From appearances on Conan O'Brien's late-night show to hilarious basketball trash talk in the locker room with Forsett and Mike Williams (sorry, this one's not remotely appropriate for retelling here) to asking Charlie Whitehurst, mid interview, if USA Today writer Jon Saraceno was his pops, Lynch has long had a goofball side to him when he chooses to let it out.
Yet those moments only came on Lynch's own terms, and there was also the defiant side of him that refused media interviews, then found a way to beat the system, so to speak, at the Super Bowl by repeating phrases such as "I'm just here so I won't get fined." From the funny man to the defiant one, Lynch wasn't always easy to figure out, but that was all part of what made him the unique athlete that he was.
"Marshawn's extremely intelligent," Unger said while Lynch was surrounded by reporters a few days before last year's Super Bowl. "A lot of people say a lot of bad stuff, but Marshawn is perfectly capable of conducting himself how he wants to. This is his show, and he understands what he's doing. He's aware of everybody's perception of him, but I just don't think he cares."
After nine years in the NFL, Marshawn Lynch not only made an impact on the field but also off the field in the Seattle community and in his hometown of Oakland, Calif.
The more important legacy back home
For as much as Lynch accomplished in his nine-year career, and for as much as he meant to the Seahawks and their recent success, his hope is that it won't be his most significant legacy. Instead the work he has been doing back home in Oakland with his Fam 1st Foundation, the work he'll be able to do even more of in retirement, is what has always been closest to his heart.
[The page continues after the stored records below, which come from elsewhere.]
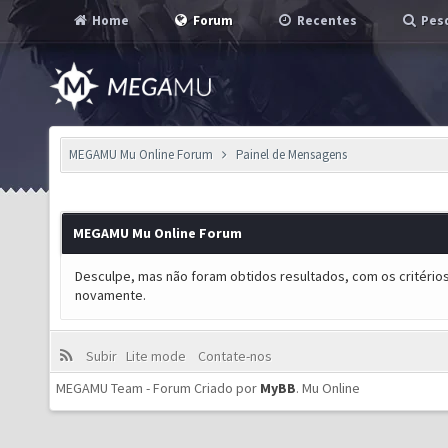
Home
Forum
Recentes
Pesq
MEGAMU Mu Online Forum
Painel de Mensagens
MEGAMU Mu Online Forum
Desculpe, mas não foram obtidos resultados, com os critérios
novamente.
Subir
Lite mode
Contate-nos
MEGAMU Team - Forum Criado por
MyBB
.
Mu Online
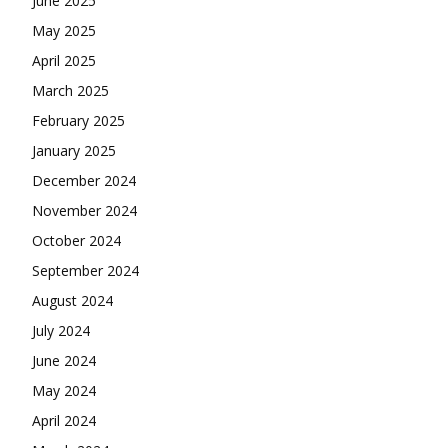
June 2025
May 2025
April 2025
March 2025
February 2025
January 2025
December 2024
November 2024
October 2024
September 2024
August 2024
July 2024
June 2024
May 2024
April 2024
Lynch spent his offseasons in the Bay Area, and fittingly was back home opening his first Beast Mode store in Oakland over the weekend when he announced his retirement. On the few occasions Lynch has opened up publically in recent years, it has usually been to talk about how much Oakland has meant to him. That’s why each summer he hosts a football camp that’s focused not just on football, but on helping at-risk kids stay on the right track.
"There ain't too many who come back and give time to the kids in Oakland," Delton Edwards, Lynch's coach at Oakland Tech High School, said last summer. "That's the one thing you can say about him, he always comes back and donates his time and money to the kids in Oakland. They love him, they love him to death."
When Lynch held his camp last summer, it included three teenagers who were serious juvenile offenders that had been connected with Lynch by Yossef Azim, a San Francisco Police Department officer and Ernest Logoleo, a San Francisco juvenile probation officer.
"That two-minute interaction might change his life," Azim said after Lynch pulled aside a 15-year-old named Jamal for some one-on-one attention.
"These are kids already in our justice system. This is literally going to change lives. He's making them see a whole new way of looking at life. He's really reaching a group and affecting them in a way no one else could."
California Lieutenant Governor Gavin Newsom has known Lynch for years, and was a guest as Lynch's camp last summer.
"A lot of folks are interested in life, some folks are committed, and that's the difference between success and failure in a lot of respects," Newsom said. "He's committed to the community, he's not just interested in the community. He recognizes himself in every single one of these kids you see behind me, and he wants to be there for them in the long run… A lot of athletes, a lot of folks, are there when the cameras are there. It's what you don't see behind the scenes, when he's there quietly in the community, when he shows up at the scene of a disruption or disturbances and tries to mediate, that to me is the test of his character. I've seen that for over a decade, and I'm absolutely confident that when he's done and the cleats are hung up, he'll be out here for decades more."
The cleats were quite literally hung up on Sunday, ending one of the most important and most interesting careers in Seahawks history.